PROBLEM DETAILS:
Write out again, exactly, the lines below starting at the one with "- ✨ Process" and ending at the one with "- A data architecture".
MATERIAL SUPPLIED START
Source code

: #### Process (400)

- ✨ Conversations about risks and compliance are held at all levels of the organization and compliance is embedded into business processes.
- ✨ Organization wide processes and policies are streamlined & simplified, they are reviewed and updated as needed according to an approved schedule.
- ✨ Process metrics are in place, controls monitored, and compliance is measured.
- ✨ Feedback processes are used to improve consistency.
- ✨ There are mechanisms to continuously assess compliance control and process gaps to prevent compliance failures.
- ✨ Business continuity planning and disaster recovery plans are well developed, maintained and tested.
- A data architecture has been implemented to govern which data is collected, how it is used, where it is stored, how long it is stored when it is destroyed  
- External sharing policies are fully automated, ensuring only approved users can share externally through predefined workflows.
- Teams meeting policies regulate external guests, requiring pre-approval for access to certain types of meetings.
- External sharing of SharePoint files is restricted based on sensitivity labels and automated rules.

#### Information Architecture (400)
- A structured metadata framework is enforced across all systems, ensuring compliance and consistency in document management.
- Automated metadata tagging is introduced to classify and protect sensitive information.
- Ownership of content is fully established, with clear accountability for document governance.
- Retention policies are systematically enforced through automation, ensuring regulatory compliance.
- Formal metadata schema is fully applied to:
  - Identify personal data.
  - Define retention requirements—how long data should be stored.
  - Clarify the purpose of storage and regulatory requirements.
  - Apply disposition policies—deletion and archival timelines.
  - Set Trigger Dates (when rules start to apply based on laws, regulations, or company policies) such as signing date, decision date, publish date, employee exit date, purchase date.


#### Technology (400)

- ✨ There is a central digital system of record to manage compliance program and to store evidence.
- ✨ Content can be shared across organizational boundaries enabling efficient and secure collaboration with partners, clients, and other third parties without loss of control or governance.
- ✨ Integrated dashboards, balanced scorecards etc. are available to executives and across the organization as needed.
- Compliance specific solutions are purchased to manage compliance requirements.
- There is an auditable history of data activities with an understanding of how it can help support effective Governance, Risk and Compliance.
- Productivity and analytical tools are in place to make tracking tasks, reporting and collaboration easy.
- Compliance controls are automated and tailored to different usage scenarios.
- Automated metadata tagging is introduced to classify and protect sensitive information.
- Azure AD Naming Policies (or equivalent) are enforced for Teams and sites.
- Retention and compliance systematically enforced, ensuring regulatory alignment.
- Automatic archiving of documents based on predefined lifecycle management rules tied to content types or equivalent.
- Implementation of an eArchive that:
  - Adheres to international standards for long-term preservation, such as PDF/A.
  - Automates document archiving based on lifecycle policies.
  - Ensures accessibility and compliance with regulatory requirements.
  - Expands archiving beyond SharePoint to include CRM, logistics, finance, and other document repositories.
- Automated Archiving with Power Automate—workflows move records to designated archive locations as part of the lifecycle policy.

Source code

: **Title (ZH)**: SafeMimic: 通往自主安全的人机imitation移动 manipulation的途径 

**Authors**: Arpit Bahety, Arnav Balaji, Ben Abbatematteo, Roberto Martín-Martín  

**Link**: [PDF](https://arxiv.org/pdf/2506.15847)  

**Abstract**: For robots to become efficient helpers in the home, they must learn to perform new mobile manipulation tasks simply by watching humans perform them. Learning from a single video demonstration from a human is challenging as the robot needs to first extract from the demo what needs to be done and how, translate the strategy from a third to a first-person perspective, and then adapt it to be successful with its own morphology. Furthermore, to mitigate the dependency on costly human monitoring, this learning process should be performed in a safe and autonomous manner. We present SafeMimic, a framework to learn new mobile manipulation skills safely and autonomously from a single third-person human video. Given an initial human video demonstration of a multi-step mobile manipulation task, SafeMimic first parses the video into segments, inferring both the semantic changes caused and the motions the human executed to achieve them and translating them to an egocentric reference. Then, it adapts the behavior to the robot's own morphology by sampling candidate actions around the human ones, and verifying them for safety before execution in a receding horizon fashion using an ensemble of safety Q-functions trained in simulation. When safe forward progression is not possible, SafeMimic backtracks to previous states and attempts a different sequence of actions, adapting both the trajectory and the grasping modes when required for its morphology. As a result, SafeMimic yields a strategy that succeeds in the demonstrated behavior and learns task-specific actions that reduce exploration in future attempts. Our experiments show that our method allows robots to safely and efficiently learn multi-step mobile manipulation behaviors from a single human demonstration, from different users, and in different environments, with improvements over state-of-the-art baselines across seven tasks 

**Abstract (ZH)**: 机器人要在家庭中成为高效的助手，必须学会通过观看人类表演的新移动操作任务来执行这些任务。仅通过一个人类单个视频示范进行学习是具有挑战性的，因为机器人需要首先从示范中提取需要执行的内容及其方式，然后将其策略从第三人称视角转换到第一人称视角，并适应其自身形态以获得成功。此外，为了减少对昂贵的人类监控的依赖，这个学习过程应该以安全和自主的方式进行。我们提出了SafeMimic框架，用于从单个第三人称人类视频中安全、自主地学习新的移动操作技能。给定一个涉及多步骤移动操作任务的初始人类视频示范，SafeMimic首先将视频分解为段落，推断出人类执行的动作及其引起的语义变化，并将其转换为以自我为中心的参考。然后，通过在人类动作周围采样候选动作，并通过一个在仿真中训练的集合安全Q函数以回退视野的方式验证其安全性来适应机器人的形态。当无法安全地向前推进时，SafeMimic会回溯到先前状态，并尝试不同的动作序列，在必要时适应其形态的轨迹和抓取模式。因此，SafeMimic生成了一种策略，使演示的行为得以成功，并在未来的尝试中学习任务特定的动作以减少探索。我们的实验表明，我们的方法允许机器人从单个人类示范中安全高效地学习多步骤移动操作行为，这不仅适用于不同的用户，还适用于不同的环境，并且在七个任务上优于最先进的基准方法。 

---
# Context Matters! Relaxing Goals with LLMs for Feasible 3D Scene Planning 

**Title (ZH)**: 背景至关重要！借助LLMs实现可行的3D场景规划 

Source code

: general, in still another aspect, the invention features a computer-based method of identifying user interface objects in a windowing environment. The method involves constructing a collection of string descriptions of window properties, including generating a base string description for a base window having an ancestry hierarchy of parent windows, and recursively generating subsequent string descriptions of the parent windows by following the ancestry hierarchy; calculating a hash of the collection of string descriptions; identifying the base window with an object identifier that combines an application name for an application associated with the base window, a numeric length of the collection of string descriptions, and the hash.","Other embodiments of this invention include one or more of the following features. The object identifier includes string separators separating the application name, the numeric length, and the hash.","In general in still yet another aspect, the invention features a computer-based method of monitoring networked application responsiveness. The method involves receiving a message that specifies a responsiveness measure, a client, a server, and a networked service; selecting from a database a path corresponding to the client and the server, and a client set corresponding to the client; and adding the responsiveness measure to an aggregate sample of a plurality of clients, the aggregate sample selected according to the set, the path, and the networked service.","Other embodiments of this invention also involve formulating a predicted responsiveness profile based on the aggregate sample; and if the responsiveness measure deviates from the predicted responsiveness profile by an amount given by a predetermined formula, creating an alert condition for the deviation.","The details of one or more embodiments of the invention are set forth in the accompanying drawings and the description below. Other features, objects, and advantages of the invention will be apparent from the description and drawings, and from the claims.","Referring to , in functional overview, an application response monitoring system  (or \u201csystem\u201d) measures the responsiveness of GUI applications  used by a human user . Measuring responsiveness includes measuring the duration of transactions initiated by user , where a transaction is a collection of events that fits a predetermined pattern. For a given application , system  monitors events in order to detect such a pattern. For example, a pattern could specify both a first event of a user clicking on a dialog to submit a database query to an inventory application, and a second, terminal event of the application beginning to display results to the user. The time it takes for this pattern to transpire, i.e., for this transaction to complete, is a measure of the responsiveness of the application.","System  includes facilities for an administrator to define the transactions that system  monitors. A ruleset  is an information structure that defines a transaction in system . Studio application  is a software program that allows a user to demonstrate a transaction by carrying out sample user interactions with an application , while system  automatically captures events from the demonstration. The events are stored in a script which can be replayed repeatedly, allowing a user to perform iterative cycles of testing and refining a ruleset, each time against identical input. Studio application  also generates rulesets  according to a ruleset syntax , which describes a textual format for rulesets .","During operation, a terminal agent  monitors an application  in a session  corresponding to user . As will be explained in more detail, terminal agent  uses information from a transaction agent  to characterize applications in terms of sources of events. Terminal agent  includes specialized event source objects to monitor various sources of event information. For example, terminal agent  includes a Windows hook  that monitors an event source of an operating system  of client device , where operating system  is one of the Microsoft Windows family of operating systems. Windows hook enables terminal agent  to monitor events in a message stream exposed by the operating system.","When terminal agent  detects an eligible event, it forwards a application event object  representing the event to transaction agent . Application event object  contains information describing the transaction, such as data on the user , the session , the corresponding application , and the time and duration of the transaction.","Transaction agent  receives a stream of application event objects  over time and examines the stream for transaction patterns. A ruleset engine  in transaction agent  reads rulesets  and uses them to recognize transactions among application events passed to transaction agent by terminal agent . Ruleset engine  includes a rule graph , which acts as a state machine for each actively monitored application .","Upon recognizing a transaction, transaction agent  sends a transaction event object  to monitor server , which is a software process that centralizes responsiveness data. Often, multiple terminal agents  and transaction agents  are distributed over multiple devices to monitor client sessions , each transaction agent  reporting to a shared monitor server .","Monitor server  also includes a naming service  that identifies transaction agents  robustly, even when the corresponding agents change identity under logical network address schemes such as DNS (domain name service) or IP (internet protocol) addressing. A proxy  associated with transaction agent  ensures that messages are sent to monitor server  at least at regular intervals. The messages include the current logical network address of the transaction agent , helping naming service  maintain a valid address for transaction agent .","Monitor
MATERIAL SUPPLIED END
THE ANSWER:
- ✨ Process metrics are in place, controls monitored, and compliance is measured.
- ✨ Feedback processes are used to improve consistency.
- ✨ There are mechanisms to continuously assess compliance control and process gaps to prevent compliance failures.
- ✨ Business continuity planning and disaster recovery plans are well developed, maintained and tested.
- A data architecture has been implemented to govern which data is collected, how it is used, where it is stored, how long it is stored when it is destroyed  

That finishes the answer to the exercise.